- How to complete this task -
Only lines that contain the word "Kishu" are to be returned from the data below.

====================

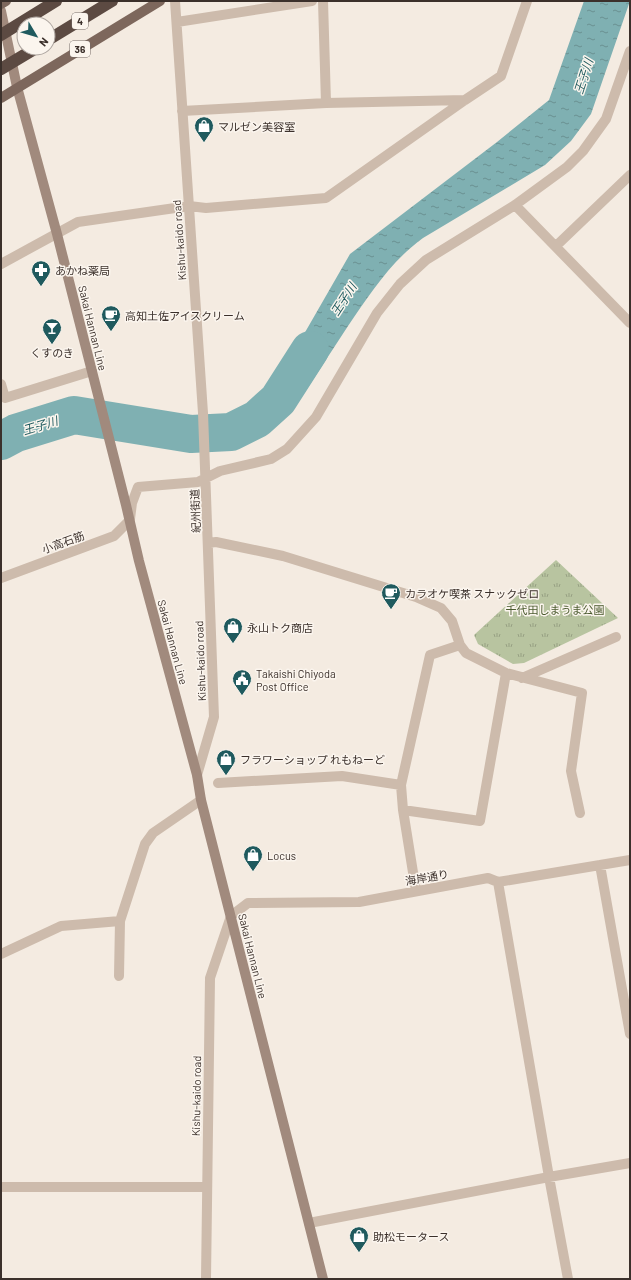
<svg xmlns="http://www.w3.org/2000/svg" width="631" height="1280" font-family="Barlow,'Noto Sans JP',sans-serif">
<defs>
<pattern id="park-tufts" width="24" height="20" patternUnits="userSpaceOnUse"><rect width="24" height="20" fill="#b8c4a0"/><path d="M3 7l-1-3M5 7V3M7 7l1-3M15 17l-1-3M17 17v-4M19 17l1-3" fill="none" stroke="#97a083"/></pattern>
<pattern id="water-ripples" width="26" height="14" patternUnits="userSpaceOnUse"><rect width="26" height="14" fill="#7fb0b2"/><path d="M2 4q2-2 4 0t4 0M15 11q2-2 4 0t4 0" fill="none" stroke="#699091"/></pattern>
</defs>
<rect width="100%" height="100%" fill="#f4ebe1"/>
<!-- park -->
<path fill="url(#park-tufts)" d="M 556,560 L 618,618 L 524,663 L 513,664 L 478,644 L 474,635 Z"/>
<!-- water -->
<path fill="url(#water-ripples)" d="M 584,1 L 630,1 L 591,114 L 571,141 L 545,165 L 423,238 C 391,261 370,294 348,326 C 333,349 318,372 303,395 L 269,395 L 350,254 L 497,142 L 549,100 Z"/>
<g fill="none" stroke-linecap="round" stroke-linejoin="round">
<!-- river -->
<path stroke="#7fb0b2" stroke-width="38" d="M 1,441 L 16,433 L 74,415 L 191,434 L 231,432 L 257,419 L 278,400 L 310,350"/>
<!-- minor -->
<path stroke="#cdbbac" stroke-width="10" d="M 175,1 L 203,413 L 214,717 L 197,775
M 323,1 L 326,103
M 177,22 L 312,1
M 182,111 L 326,103 L 465,100
M 515,205 L 630,323
M 556,246 L 630,175
M 1,264 L 78,222 L 189,206 L 206,208 L 326,198 L 465,100 L 501,76 L 527,1
M 1,384 L 5,398 L 92,371
M 130,519 L 132,503 L 138,487 L 198,482 L 220,471 L 271,459 L 287,449 L 316,417 L 377,313 L 400,284 L 426,260 L 515,205 L 567,167 L 583,151 L 606,119 L 630,51
M 208,543 L 216,542 L 283,556 L 416,597 L 441,608 L 452,621 L 460,645 L 466,653 L 506,673 L 582,693 L 571,771 L 580,813
M 522,678 L 616,637
M 218,783 L 342,776 L 401,785
M 403,810 L 480,821 L 506,673
M 600,865 L 630,1034
M 498,882 L 549,1177 L 568,1279
M 416,891 L 403,810 L 401,785 L 430,655 L 460,645
M 1,954 L 61,926 L 120,921
M 119,976 L 120,921 L 145,844 L 153,833 L 201,800
M 1,1187 L 207,1187
M 309,1223 L 549,1177 L 630,1163
M 206,1279 L 210,978 L 231,916 L 248,903 L 359,902 L 488,878 L 498,882 L 630,860"/>
<!-- tertiary -->
<path stroke="#cdbbac" stroke-width="10" d="M 1,578 L 114,536 L 129,521"/>
<!-- secondary -->
<path stroke="#a18a7d" stroke-width="10" d="M 1,11 L 17,87 L 57,234 L 126,505 L 139,561 L 197,775 L 201,800 L 323,1279"/>
<!-- primary -->
<path stroke="#7d675c" stroke-width="10" d="M 1,4 L 6,1
M 1,98 L 160,1"/>
<!-- motorway -->
<path stroke="#5c4a42" stroke-width="12" d="M 48,40 L 112,1"/>
<!-- motorway-bridge -->
<path stroke="#5c4a42" stroke-width="12" d="M 1,35 L 56,1
M 1,69 L 36,48"/>
</g>
<!-- icons -->
<defs>
<g id="shop-pin" transform="scale(1)"><path d="M0 17L-7.5 6A9.5 9.5 0 1 1 7.5 6Z" fill="#1f5a5e" stroke="#fbf5ee"/><path d="M-5-2.5h2.3a2.7 3.5 0 0 1 5.4 0H5L5.5 6h-11ZM-1.5-2.5h3a1.5 2.3 0 0 0-3 0Z" fill="#fff"/></g>
<g id="pharmacy-pin" transform="scale(1)"><path d="M0 17L-7.5 6A9.5 9.5 0 1 1 7.5 6Z" fill="#1f5a5e" stroke="#fbf5ee"/><path d="M-2-6h4v4h4v4h-4v4h-4v-4h-4v-4h4Z" fill="#fff"/></g>
<g id="cafe-pin" transform="scale(1)"><path d="M0 17L-7.5 6A9.5 9.5 0 1 1 7.5 6Z" fill="#1f5a5e" stroke="#fbf5ee"/><path d="M-5.5-4.5H6V0H3Q3 3.5 0 3.5H-2.5Q-5.5 3.5-5.5 0ZM3-3.2v2h1.7v-2ZM-6 4.5H4V6H-6Z" fill="#fff"/></g>
<g id="bar-pin" transform="scale(1)"><path d="M0 17L-7.5 6A9.5 9.5 0 1 1 7.5 6Z" fill="#1f5a5e" stroke="#fbf5ee"/><path d="M-6-5H6L.8 .8V4.5H3.5V6h-7V4.5H-.8V.8Z" fill="#fff"/></g>
<g id="civic-pin" transform="scale(1)"><path d="M0 17L-7.5 6A9.5 9.5 0 1 1 7.5 6Z" fill="#1f5a5e" stroke="#fbf5ee"/><path d="M-.6-6.5H3V-4.5H.6V-3L4-1V1h2V6H-6V1h2V-1L-.6-3ZM-1.2 2.5V6h2.4V2.5Z" fill="#fff"/></g>
</defs>
<g fill-rule="evenodd">
<use href="#shop-pin" x="204" y="126"/>
<use href="#pharmacy-pin" x="41" y="270"/>
<use href="#cafe-pin" x="111" y="315"/>
<use href="#bar-pin" x="52" y="328"/>
<use href="#cafe-pin" x="391" y="593"/>
<use href="#shop-pin" x="233" y="627"/>
<use href="#civic-pin" x="242" y="679"/>
<use href="#shop-pin" x="226" y="759"/>
<use href="#shop-pin" x="253" y="855"/>
<use href="#shop-pin" x="359" y="1236"/>
</g>
<g text-anchor="middle" dominant-baseline="central" stroke-width="3" stroke-linejoin="round" paint-order="stroke">
<!-- shield labels -->
<g fill="#fbf5ee" stroke="#756b66" stroke-width="1">
<rect x="72" y="13" width="16" height="16" rx="3"/>
<rect x="70" y="41" width="20" height="16" rx="3"/>
</g>
<g font-size="10" font-weight="bold" fill="#3b302b">
<text x="80" y="21">4</text>
<text x="80" y="49">36</text>
</g>
<!-- poi labels -->
<g font-size="11" fill="#3b302b" stroke="#fbf5ee" text-anchor="start">
<text x="218" y="126">マルゼン美容室</text>
<text x="55" y="270">あかね薬局</text>
<text x="125" y="315">高知土佐アイスクリーム</text>
<text x="52" y="352" text-anchor="middle">くすのき</text>
<text x="405" y="593">カラオケ喫茶 スナックゼロ</text>
<text x="247" y="627">永山トク商店</text>
<text x="256" y="673">Takaishi Chiyoda<tspan x="256" dy="13">Post Office</tspan></text>
<text x="240" y="759">フラワーショップ れもねーど</text>
<text x="267" y="855">Locus</text>
<text x="373" y="1236">助松モータース</text>
</g>
<!-- street labels -->
<g font-size="11" fill="#3b302b" stroke="#fbf5ee">
<text transform="translate(179 240) rotate(-94)">Kishu-kaido road</text>
<text transform="translate(93 328) rotate(76)">Sakai Hannan Line</text>
<text transform="translate(195 511) rotate(-92)">紀州街道</text>
<text transform="translate(63 542) rotate(-20)">小高石筋</text>
<text transform="translate(173 642) rotate(75)">Sakai Hannan Line</text>
<text transform="translate(200 661) rotate(-92)">Kishu-kaido road</text>
<text transform="translate(427 877) rotate(-10)">海岸通り</text>
<text transform="translate(253 956) rotate(76)">Sakai Hannan Line</text>
<text transform="translate(196 1096) rotate(-89)">Kishu-kaido road</text>
</g>
<!-- park labels -->
<g font-size="11" fill="#4a5a2e" stroke="#fbf5ee">
<text x="555" y="609">千代田しまうま公園</text>
</g>
<!-- water labels -->
<g font-size="12" font-style="italic" fill="#1f5a5e" stroke="#fbf5ee">
<text transform="translate(583 76) rotate(-72)">王子川</text>
<text transform="translate(343 299) rotate(-57)">王子川</text>
<text transform="translate(40 425) rotate(-17)">王子川</text>
</g>
</g>
<!-- border -->
<rect width="631" height="1280" fill="none" stroke="#3b302b" stroke-width="4"/>
<!-- north arrow -->
<g transform="translate(36 36) rotate(128)"><circle r="19" fill="#fbf5ee" stroke="#aea6a0"/>
<path d="M0-3L7 15L0 10L-7 15Z" fill="#1f5a5e"/>
<text y="-6" font-size="11" font-weight="bold" text-anchor="middle" fill="#3b302b">N</text>
</g>
</svg>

====================

- Written answer -
<text transform="translate(179 240) rotate(-94)">Kishu-kaido road</text>
<text transform="translate(200 661) rotate(-92)">Kishu-kaido road</text>
<text transform="translate(196 1096) rotate(-89)">Kishu-kaido road</text>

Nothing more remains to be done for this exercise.